#### YOUR TASK:
The pictures get dropped, while every remaining part of the listing is copied exactly.

#### RECORDS SHOWN:
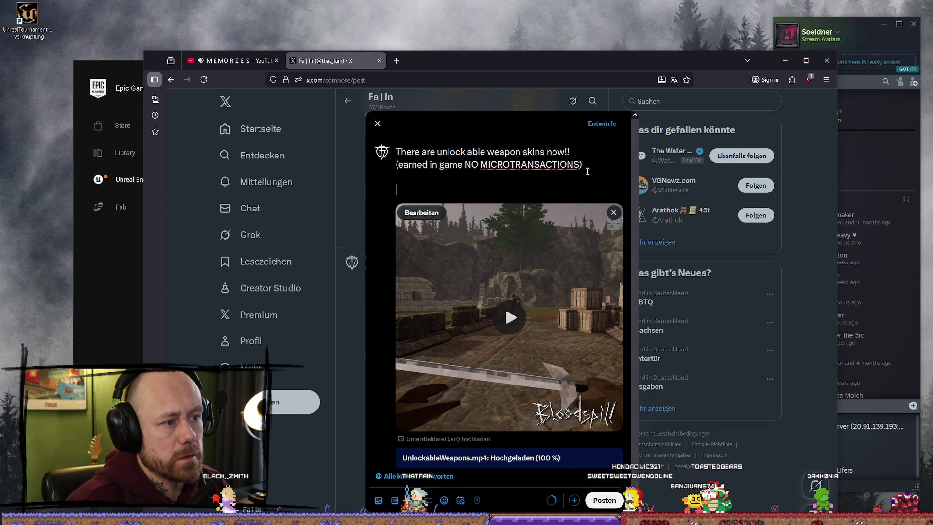
Step: Copy MICROTRANSACTIONS from the draft and search it on DuckDuckGo in a new tab
{"action": "left_click", "coordinate": [500, 166]}
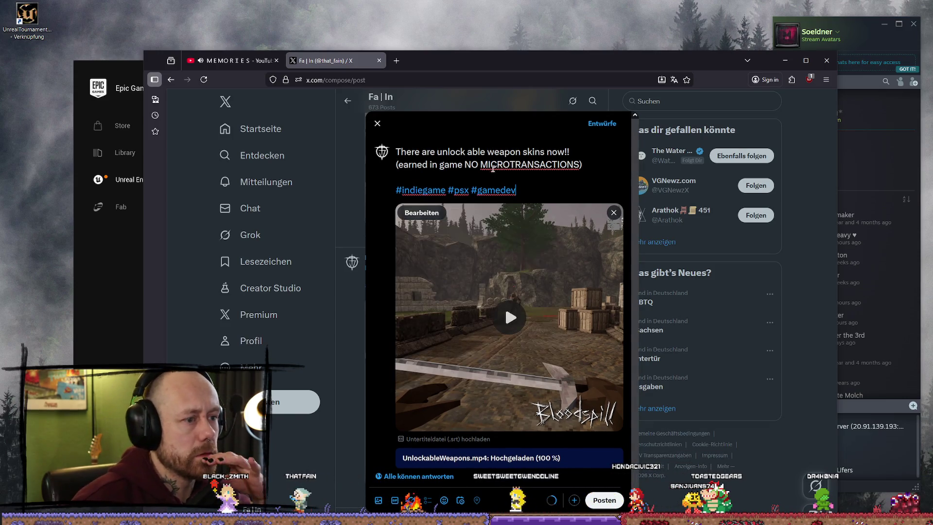
{"action": "double_click", "coordinate": [528, 164]}
{"action": "key", "text": "ctrl+c"}
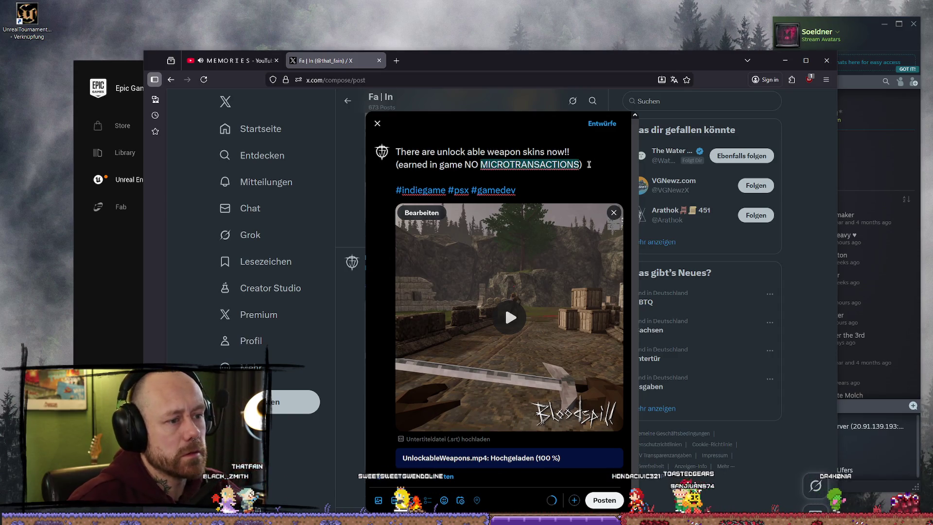
{"action": "type", "text": "Micro"}
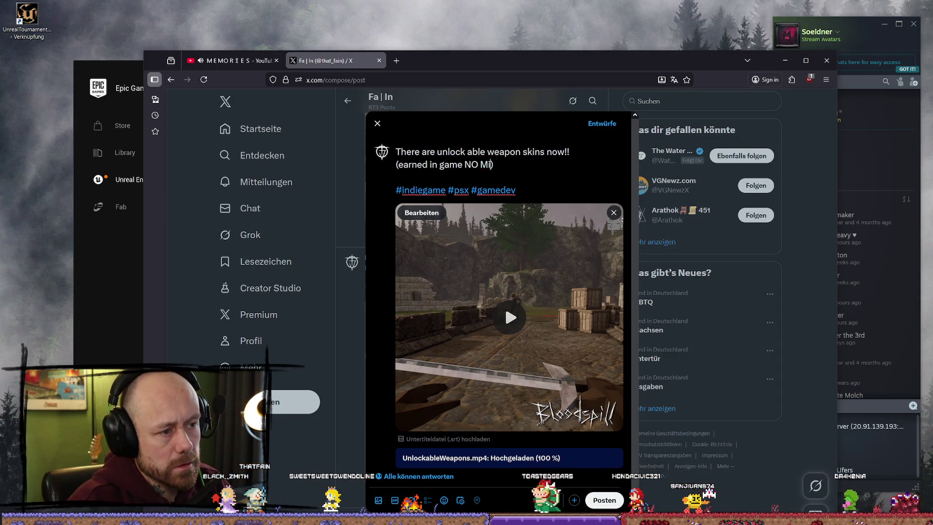
{"action": "key", "text": "ctrl+z"}
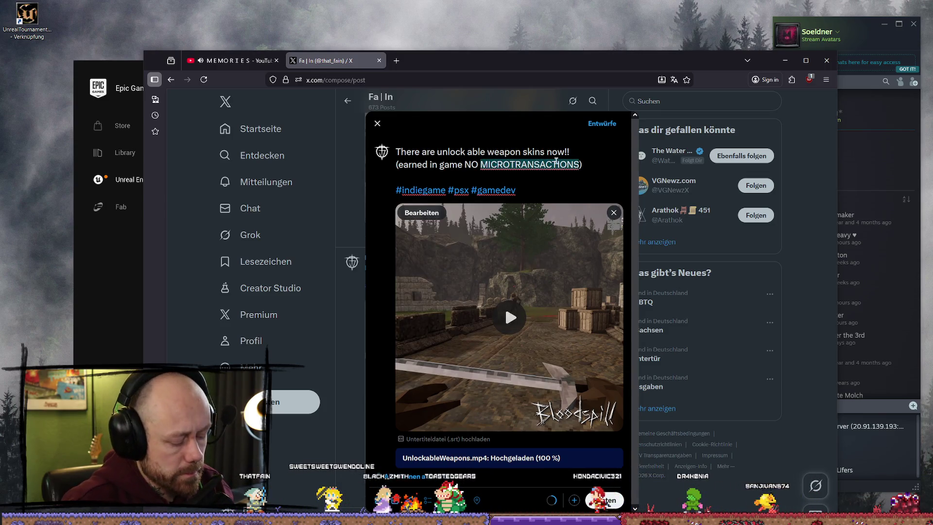
{"action": "left_click", "coordinate": [396, 60]}
{"action": "key", "text": "ctrl+v"}
{"action": "key", "text": "Return"}
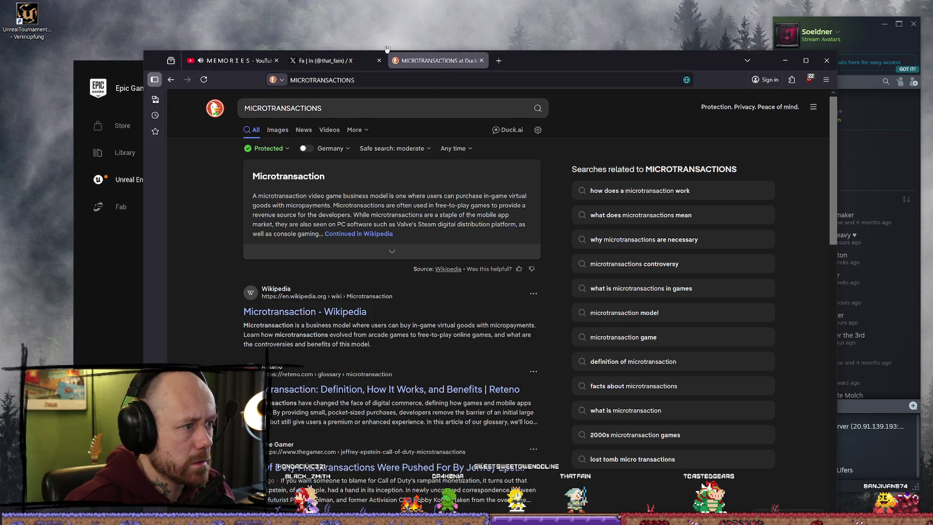
Step: Search DuckDuckGo for 'unlockable' to check its spelling
{"action": "left_click", "coordinate": [369, 60]}
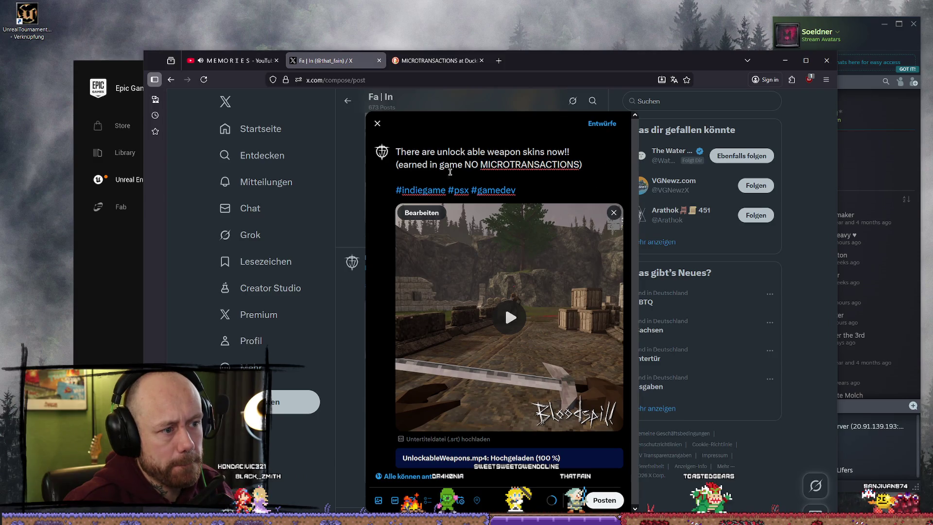
{"action": "left_click", "coordinate": [561, 174]}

#### SOLUTION BELOW:
Step: Copy MICROTRANSACTIONS from the draft and search it on DuckDuckGo in a new tab
{"action": "left_click", "coordinate": [500, 166]}
{"action": "double_click", "coordinate": [528, 164]}
{"action": "key", "text": "ctrl+c"}
{"action": "type", "text": "Micro"}
{"action": "key", "text": "ctrl+z"}
{"action": "left_click", "coordinate": [396, 60]}
{"action": "key", "text": "ctrl+v"}
{"action": "key", "text": "Return"}
Step: Search DuckDuckGo for 'unlockable' to check its spelling
{"action": "left_click", "coordinate": [369, 60]}
{"action": "left_click", "coordinate": [561, 174]}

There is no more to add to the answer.